Problem description
In the code review page below, which reviewers did 0x59616e add to the revision?

Selected excerpt
This is an archive of the discontinued LLVM Phabricator instance.

[M68k] Add codegen pattern for atomic load / store
ClosedPublic

Authored by 0x59616e on Oct 22 2022, 5:56 AM.

Diff Detail

Event Timeline

0x59616e created this revision.Oct 22 2022, 5:56 AM
Herald added a project: Restricted Project. · View Herald TranscriptOct 22 2022, 5:56 AM
Herald added a subscriber: hiraditya. · View Herald Transcript
0x59616e requested review of this revision.Oct 22 2022, 5:56 AM
Herald added a project: Restricted Project. · View Herald TranscriptOct 22 2022, 5:56 AM
0x59616e updated this revision to Diff 469952.Oct 22 2022, 7:42 PM
0x59616e retitled this revision from [WIP][M68k] Add implementation for atomic load / store to [M68k] Add codegen pattern for atomic load / store.
0x59616e edited the summary of this revision. (Show Details)
0x59616e added reviewers: myhsu, RKSimon, ricky26, glaubitz.
nikic added a subscriber: nikic.Oct 23 2022, 12:38 AM

Preferably this should also include the implementation for atomic RMW/CAS instructions to prove that this lowering is legal. If native or at least kernel-supported CAS is not available, then atomic load/store needs to use libatomic (possibly subtarget dependent).

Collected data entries
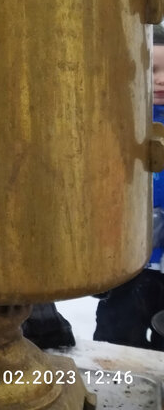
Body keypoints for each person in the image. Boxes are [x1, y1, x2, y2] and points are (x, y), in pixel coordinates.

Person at [93, 22, 164, 349]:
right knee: (117, 335)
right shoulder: (120, 121)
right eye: (153, 69)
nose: (160, 79)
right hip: (128, 261)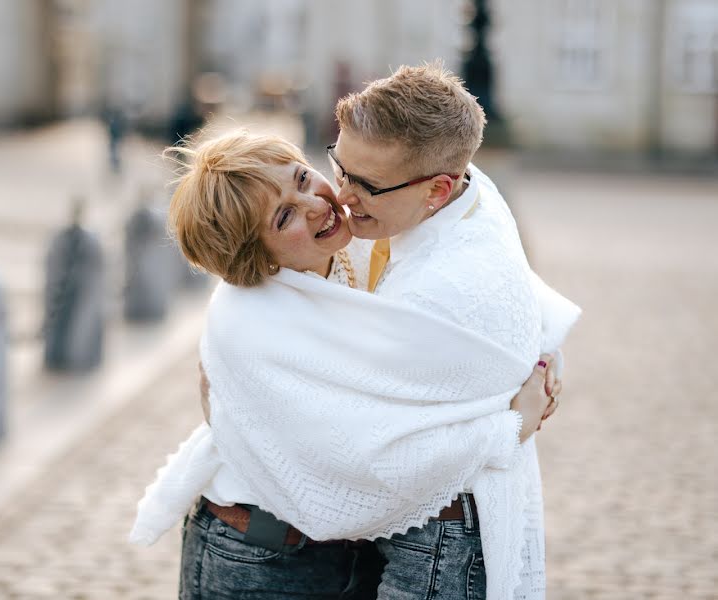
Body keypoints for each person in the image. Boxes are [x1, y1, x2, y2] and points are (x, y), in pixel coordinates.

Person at [131, 120, 576, 598]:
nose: (316, 204)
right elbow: (359, 455)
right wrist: (505, 429)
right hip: (256, 558)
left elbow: (481, 294)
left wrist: (532, 356)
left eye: (302, 178)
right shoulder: (248, 322)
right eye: (284, 218)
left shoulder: (358, 243)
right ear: (253, 259)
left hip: (345, 555)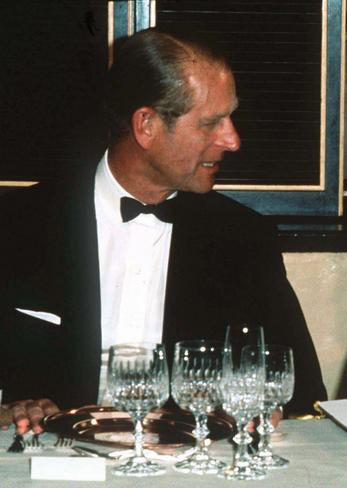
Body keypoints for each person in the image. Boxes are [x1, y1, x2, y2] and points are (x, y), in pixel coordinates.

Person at [0, 28, 326, 433]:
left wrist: (264, 413)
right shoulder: (15, 223)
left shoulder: (244, 239)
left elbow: (304, 395)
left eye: (231, 117)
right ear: (146, 125)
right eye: (211, 123)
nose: (233, 140)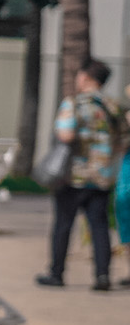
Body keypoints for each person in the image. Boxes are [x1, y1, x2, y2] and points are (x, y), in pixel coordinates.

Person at [37, 57, 122, 292]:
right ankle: (102, 275)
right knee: (99, 225)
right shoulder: (113, 107)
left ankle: (57, 273)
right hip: (102, 176)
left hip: (73, 175)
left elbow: (64, 135)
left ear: (85, 77)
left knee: (64, 223)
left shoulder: (74, 104)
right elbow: (123, 141)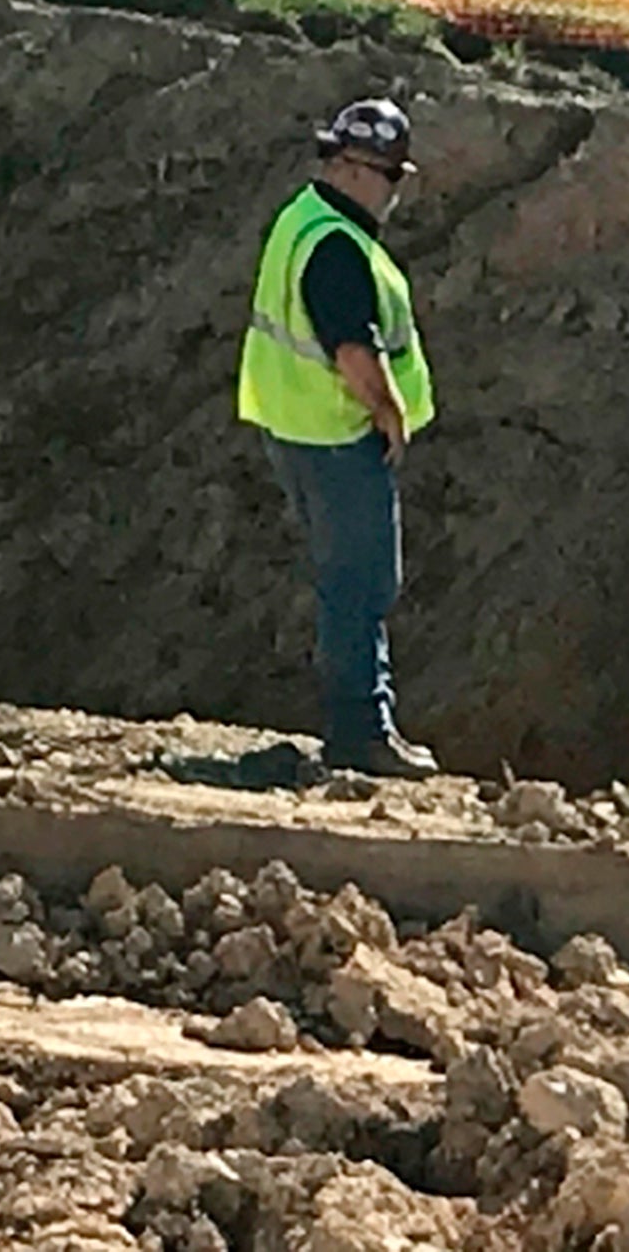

Your solution
myhsu, RKSimon, ricky26, and glaubitz.